On the heels of a recent resounding win for bear hunting in California, a less-than-stellar wild pig hunting bill is currently with the state’s Senate Appropriations Committee.
According to a letter to the Senate Natural Resources committee signed by 11 California hunting groups, the bill would reduce valuable hunting opportunities, gut vital state-wide conservation funding that supports wildlife and habitat management, remove a source of important wildlife management data, and create a management nightmare for the Department of Fish and Wildlife (DFW).
Bad Language, Bad Bill
Charles Whitwam, the founder of HOWL, a non-profit, action-oriented online portal dedicated to protecting wildlife and science-based management practices, told Free Range American he recognized the anti-hunting language in the bill right away.
“S.B. 856, as introduced by Sen. Bill Dodd, is a direct lift of a 2018 wild pig bill, authored by Sen. Frank Bigelow, that died in the Senate,” he said. “The original bill included anti-hunting language that Jennifer Fearing lobbied for on behalf of the Humane Society.”
That language was cut from the 2018 bill before the legislation ultimately failed, but it’s now back in Sen. Dodd’s bill:
This bill would also prohibit a person from intentionally or knowingly releasing any hog, boar, pig, or swine to live in a wild or feral state upon public or private land and would prohibit a person from engaging in, sponsoring, or assisting in the operation of a contained hunting preserve, as defined, of wild pig, feral pig, European wild boar, or domestic swine within this state. The bill would also prohibit the use of poison to take exotic game mammals.

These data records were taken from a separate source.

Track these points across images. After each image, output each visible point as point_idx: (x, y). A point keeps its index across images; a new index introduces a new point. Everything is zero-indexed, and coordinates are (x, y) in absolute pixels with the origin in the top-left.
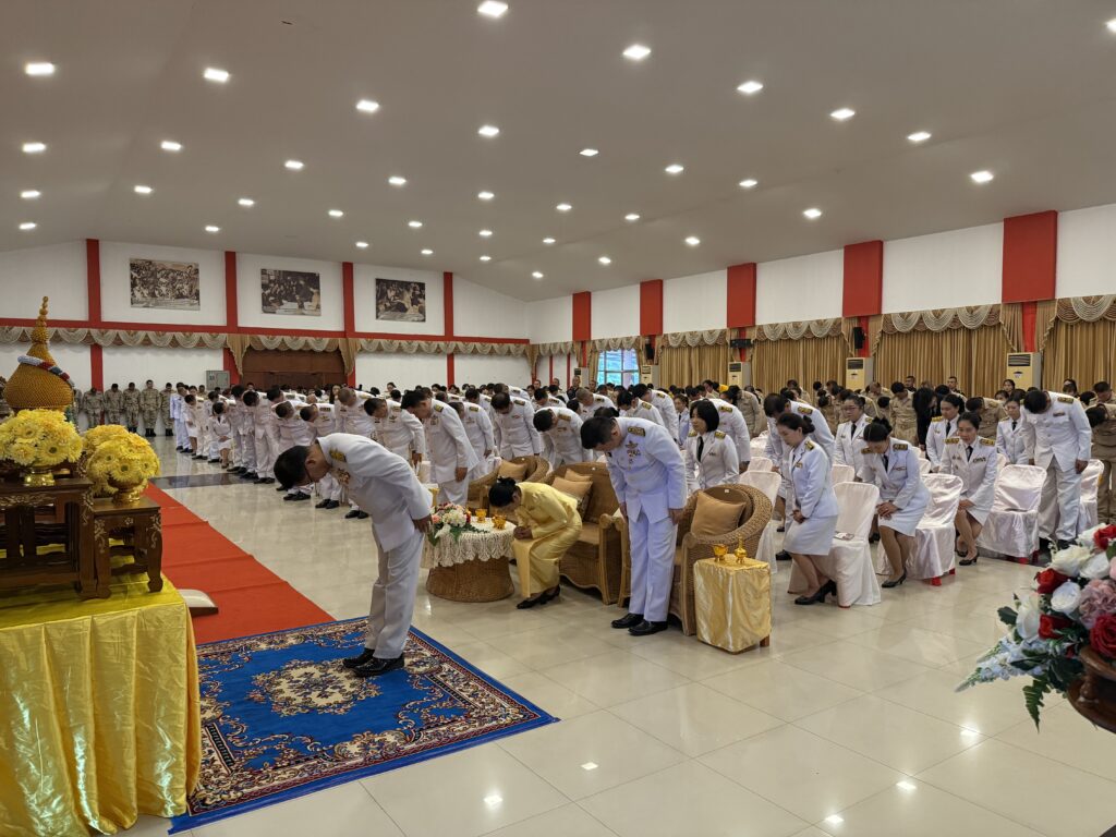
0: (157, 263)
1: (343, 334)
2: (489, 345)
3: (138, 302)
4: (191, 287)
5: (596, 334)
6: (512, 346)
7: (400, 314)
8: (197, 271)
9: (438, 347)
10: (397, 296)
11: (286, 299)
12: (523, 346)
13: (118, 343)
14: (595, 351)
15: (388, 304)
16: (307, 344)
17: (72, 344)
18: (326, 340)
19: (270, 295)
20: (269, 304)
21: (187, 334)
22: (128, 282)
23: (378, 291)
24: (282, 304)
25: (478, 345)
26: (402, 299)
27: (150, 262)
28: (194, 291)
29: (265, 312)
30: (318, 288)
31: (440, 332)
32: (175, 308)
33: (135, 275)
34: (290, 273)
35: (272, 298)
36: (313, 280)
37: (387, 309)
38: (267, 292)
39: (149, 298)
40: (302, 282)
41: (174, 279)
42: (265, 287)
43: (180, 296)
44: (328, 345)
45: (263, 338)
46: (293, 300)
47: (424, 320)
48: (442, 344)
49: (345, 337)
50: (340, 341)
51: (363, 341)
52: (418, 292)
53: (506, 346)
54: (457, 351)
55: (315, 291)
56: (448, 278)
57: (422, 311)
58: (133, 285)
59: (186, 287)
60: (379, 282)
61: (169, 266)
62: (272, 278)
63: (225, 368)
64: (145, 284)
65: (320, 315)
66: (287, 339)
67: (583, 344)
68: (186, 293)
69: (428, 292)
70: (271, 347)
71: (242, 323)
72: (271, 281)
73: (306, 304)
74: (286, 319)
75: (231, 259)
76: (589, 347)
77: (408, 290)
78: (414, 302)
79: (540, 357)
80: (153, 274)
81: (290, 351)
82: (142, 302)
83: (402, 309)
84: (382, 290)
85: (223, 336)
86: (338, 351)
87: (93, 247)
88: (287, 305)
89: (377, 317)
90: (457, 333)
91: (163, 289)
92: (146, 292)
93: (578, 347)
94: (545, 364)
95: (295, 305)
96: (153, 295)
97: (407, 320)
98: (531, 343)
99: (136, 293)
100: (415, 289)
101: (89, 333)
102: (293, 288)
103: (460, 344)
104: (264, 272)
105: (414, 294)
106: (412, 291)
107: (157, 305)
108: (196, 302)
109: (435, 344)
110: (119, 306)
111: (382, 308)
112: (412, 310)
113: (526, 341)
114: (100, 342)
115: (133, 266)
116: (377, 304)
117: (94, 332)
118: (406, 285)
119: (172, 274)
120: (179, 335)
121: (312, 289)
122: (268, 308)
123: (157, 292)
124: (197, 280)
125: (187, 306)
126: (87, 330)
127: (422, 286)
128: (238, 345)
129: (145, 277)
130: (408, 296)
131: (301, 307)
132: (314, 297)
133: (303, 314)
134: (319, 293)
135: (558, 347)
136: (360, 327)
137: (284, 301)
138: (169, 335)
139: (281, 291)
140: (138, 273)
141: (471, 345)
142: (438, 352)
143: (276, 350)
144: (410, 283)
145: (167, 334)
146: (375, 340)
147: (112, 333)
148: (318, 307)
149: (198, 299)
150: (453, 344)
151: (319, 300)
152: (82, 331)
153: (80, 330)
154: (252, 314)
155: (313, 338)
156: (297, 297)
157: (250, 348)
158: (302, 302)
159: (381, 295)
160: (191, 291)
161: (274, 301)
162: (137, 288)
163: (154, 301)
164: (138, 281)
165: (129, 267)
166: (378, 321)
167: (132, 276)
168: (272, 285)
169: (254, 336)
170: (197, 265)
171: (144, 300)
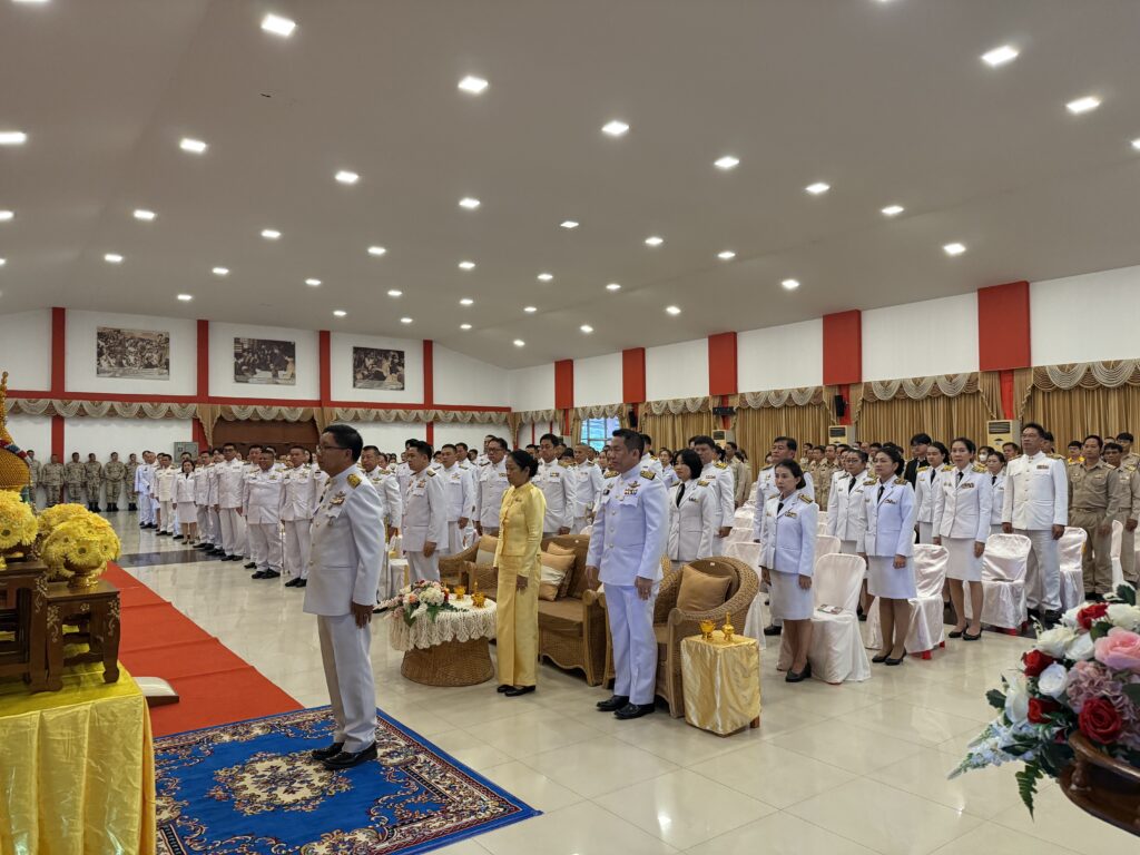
0: (126, 332)
1: (319, 404)
2: (469, 414)
3: (104, 372)
4: (161, 356)
5: (579, 402)
6: (493, 414)
7: (377, 382)
8: (167, 340)
9: (417, 416)
10: (374, 364)
11: (260, 368)
12: (504, 414)
13: (82, 414)
14: (578, 419)
15: (366, 373)
16: (280, 414)
17: (31, 415)
18: (300, 410)
19: (243, 364)
20: (242, 373)
21: (156, 404)
22: (95, 351)
23: (355, 360)
24: (255, 373)
25: (458, 413)
26: (380, 367)
27: (119, 331)
28: (164, 361)
29: (237, 381)
30: (293, 356)
31: (420, 400)
32: (142, 378)
33: (102, 344)
34: (265, 342)
35: (244, 368)
36: (288, 349)
37: (365, 377)
38: (242, 360)
39: (116, 368)
40: (276, 351)
41: (143, 348)
42: (237, 356)
43: (149, 366)
44: (302, 415)
45: (235, 408)
46: (268, 369)
47: (403, 389)
48: (421, 412)
49: (320, 406)
50: (315, 410)
51: (339, 408)
52: (396, 361)
53: (487, 414)
54: (437, 419)
55: (290, 360)
56: (428, 347)
57: (401, 379)
58: (100, 354)
59: (155, 356)
60: (356, 350)
61: (138, 335)
62: (246, 347)
63: (194, 439)
64: (112, 353)
65: (294, 384)
66: (260, 408)
67: (566, 412)
68: (155, 362)
69: (407, 360)
70: (243, 417)
72: (244, 350)
73: (281, 373)
74: (260, 388)
75: (203, 328)
76: (572, 414)
77: (387, 358)
78: (393, 370)
79: (522, 425)
80: (121, 343)
81: (262, 421)
82: (108, 372)
83: (380, 377)
84: (360, 358)
85: (193, 407)
86: (313, 420)
87: (59, 317)
88: (260, 374)
89: (354, 386)
90: (436, 401)
91: (132, 358)
92: (113, 361)
93: (560, 416)
94: (528, 431)
95: (269, 374)
96: (121, 365)
97: (385, 389)
98: (514, 411)
99: (102, 361)
100: (393, 357)
101: (51, 404)
102: (268, 356)
103: (440, 412)
104: (237, 341)
105: (392, 362)
106: (390, 359)
107: (122, 375)
108: (165, 371)
109: (414, 412)
110: (83, 375)
111: (359, 376)
112: (391, 379)
113: (508, 409)
114: (63, 413)
115: (101, 335)
116: (355, 373)
117: (57, 403)
118: (385, 353)
119: (140, 343)
120: (147, 406)
121: (286, 358)
122: (241, 378)
123: (124, 362)
124: (167, 349)
125: (157, 376)
126: (49, 400)
127: (401, 354)
128: (208, 416)
129: (112, 346)
130: (386, 365)
131: (275, 376)
132: (289, 366)
133: (277, 383)
134: (294, 362)
135: (540, 415)
136: (336, 396)
137: (257, 370)
138: (136, 406)
139: (255, 360)
140: (106, 342)
141: (451, 414)
142: (417, 420)
143: (248, 420)
144: (388, 351)
145: (134, 404)
146: (351, 409)
147: (75, 403)
148: (293, 376)
149: (168, 368)
150: (432, 413)
151: (294, 369)
152: (43, 402)
153: (41, 400)
154: (224, 384)
155: (287, 408)
156: (272, 366)
157: (221, 418)
158: (276, 371)
159: (358, 364)
160: (160, 360)
161: (247, 370)
162: (104, 357)
163: (121, 371)
164: (105, 350)
165: (96, 336)
166: (355, 390)
167: (98, 345)
168: (245, 354)
169: (226, 406)
170: (168, 333)
171: (111, 369)
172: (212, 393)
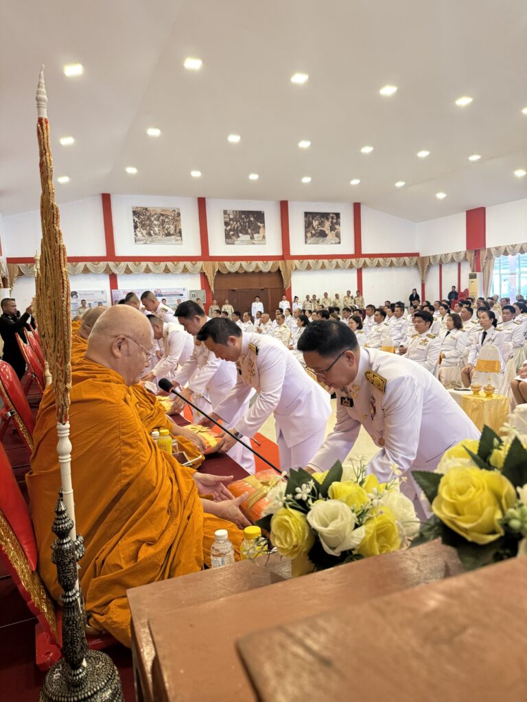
0: (151, 209)
2: (389, 260)
3: (140, 240)
4: (176, 227)
5: (491, 242)
6: (407, 259)
7: (322, 239)
8: (179, 214)
9: (351, 264)
10: (320, 225)
11: (241, 233)
12: (415, 259)
13: (128, 271)
14: (490, 257)
15: (313, 232)
16: (257, 267)
17: (96, 273)
18: (271, 263)
19: (230, 230)
20: (230, 236)
21: (175, 263)
22: (132, 224)
23: (306, 222)
24: (239, 237)
25: (381, 260)
26: (323, 227)
27: (146, 209)
28: (178, 230)
29: (228, 243)
30: (263, 222)
31: (351, 251)
32: (165, 244)
33: (136, 219)
34: (243, 212)
35: (231, 233)
36: (259, 216)
37: (313, 235)
38: (229, 227)
39: (147, 237)
40: (252, 219)
41: (163, 221)
42: (226, 224)
43: (168, 234)
44: (272, 267)
45: (227, 264)
46: (247, 233)
47: (339, 243)
48: (354, 260)
49: (283, 259)
50: (280, 263)
51: (296, 262)
52: (335, 221)
53: (402, 259)
54: (365, 265)
55: (261, 225)
56: (357, 207)
57: (338, 235)
58: (136, 227)
59: (172, 227)
60: (306, 214)
61: (159, 211)
62: (231, 217)
63: (202, 289)
64: (143, 226)
65: (265, 244)
66: (244, 263)
67: (477, 253)
68: (172, 231)
69: (342, 220)
70: (233, 270)
71: (212, 253)
72: (230, 220)
73: (255, 236)
74: (243, 247)
75: (202, 202)
77: (328, 220)
78: (332, 229)
80: (149, 219)
81: (246, 273)
82: (142, 240)
83: (323, 234)
84: (309, 221)
85: (200, 264)
86: (279, 271)
87: (106, 199)
88: (243, 237)
89: (306, 242)
90: (364, 252)
91: (156, 229)
92: (144, 232)
93: (471, 256)
94: (434, 273)
95: (248, 237)
96: (150, 234)
97: (327, 243)
98: (421, 255)
99: (138, 233)
100: (332, 218)
101: (108, 265)
102: (248, 222)
103: (367, 260)
104: (225, 212)
105: (332, 222)
106: (330, 220)
107: (152, 242)
108: (179, 238)
109: (349, 261)
110: (126, 244)
111: (309, 235)
112: (331, 235)
113: (417, 255)
114: (115, 271)
115: (135, 213)
116: (306, 232)
117: (111, 264)
118: (325, 216)
119: (161, 218)
120: (170, 264)
121: (259, 224)
122: (229, 241)
123: (152, 232)
124: (179, 221)
125: (174, 242)
126: (106, 263)
127: (338, 215)
128: (210, 269)
129: (142, 219)
130: (327, 224)
131: (252, 238)
132: (261, 230)
133: (254, 244)
134: (264, 227)
135: (439, 259)
136: (294, 252)
137: (240, 235)
138: (163, 264)
139: (238, 227)
140: (138, 217)
141: (376, 260)
142: (351, 267)
143: (237, 273)
144: (329, 214)
145: (162, 263)
146: (305, 261)
147: (123, 264)
148: (264, 237)
149: (181, 236)
150: (362, 260)
151: (264, 232)
152: (103, 264)
153: (101, 263)
154: (218, 247)
155: (261, 262)
156: (249, 231)
157: (219, 271)
158: (253, 234)
159: (308, 225)
160: (176, 230)
161: (233, 235)
162: (138, 229)
163: (150, 239)
164: (139, 224)
165: (132, 214)
166: (307, 245)
167: (134, 220)
168: (231, 222)
169: (221, 262)
170: (179, 209)
171: (144, 238)
172: (211, 254)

Essentially, the bill would make fenced hunts illegal — a move that hunting groups say would hurt parts of the hunting community that should be supported and also set a dangerous legislative precedent.
“These hunts provide an opportunity to many, including our most deserving wounded warriors, those with special needs, the elderly, and youth who are physically unable to handle traditional hunts. For us, this is a ‘slippery slope’ as we can easily see planted upland game bird hunts next on the list,” the group’s letter pointed out.
In California, 52% of the state is public land; of that, 38.3%, or roughly 38.1 million acres, is open to public hunting.
Management, Data, and Revenue Red Flags
Another issue for hunters and wildlife managers pertains to the revenue from wild pig tags that would be lost by replacing them with a wild pig validation.
Current hunting regs require hunters to purchase a tag for every wild pig they kill with no limit on the number of tags purchased or pigs killed. Each resident tag costs $25.92 as of the 2021-2022 season. Non-resident wild pig tags are $86.97 per animal.
Under the new law, hunters would be able to purchase a single validation, akin to the duck stamp, which would allow the hunter to shoot as many wild pigs as they want. The cost would be $15 for residents and $50 for non-residents.
According to HOWL, that would add up to over $1 million in lost revenue, which would directly impact the annual funding available for programs and projects critical to the health of all big game species.
Under current law, property owners must obtain a depredation permit in order to kill nuisance pigs and then report their kills. The new bill would remove those requirements.
Two issues arise from this: a lack of permitting opens the door to the no-holds-barred killing of an indeterminant number of wild pigs and a possible increase in poaching incidents; without harvest numbers, the DFW will have little to no data for implementing science-based management of wild pigs.
It is true that there is no bag limit or daily possession limit on wild pigs, but unchecked hunting of wild animals has never resulted in favorable outcomes; ask the American Bison.
Pouring even more salt in the wound, the new bill would reclassify wild pigs as exotic game mammals, and ask the DFW to create a new management plan for them — something that Whitwam believes is an unreasonable ask.
“The bill requires the DFW to prepare a management plan for wild pigs no later than January of 2024, which is not feasible. Here in California, they’re already working on management plans for deer, black bears, bobcats, and wild sheep. They don’t need to be working on a wild pig management plan at the same time.”
HOWL has organized an action alert for the public to weigh in on the bill.
“If the goals of this legislation are a single validation instead of tag sales, and improved access to depredation hunting for landowners, this legislation needs to be gutted and improved — so it must be stopped in its current form,” the organization’s website says.
Editor’s Note: This story has been updated to correct an error in the reported acreage of public land available to hunt in California.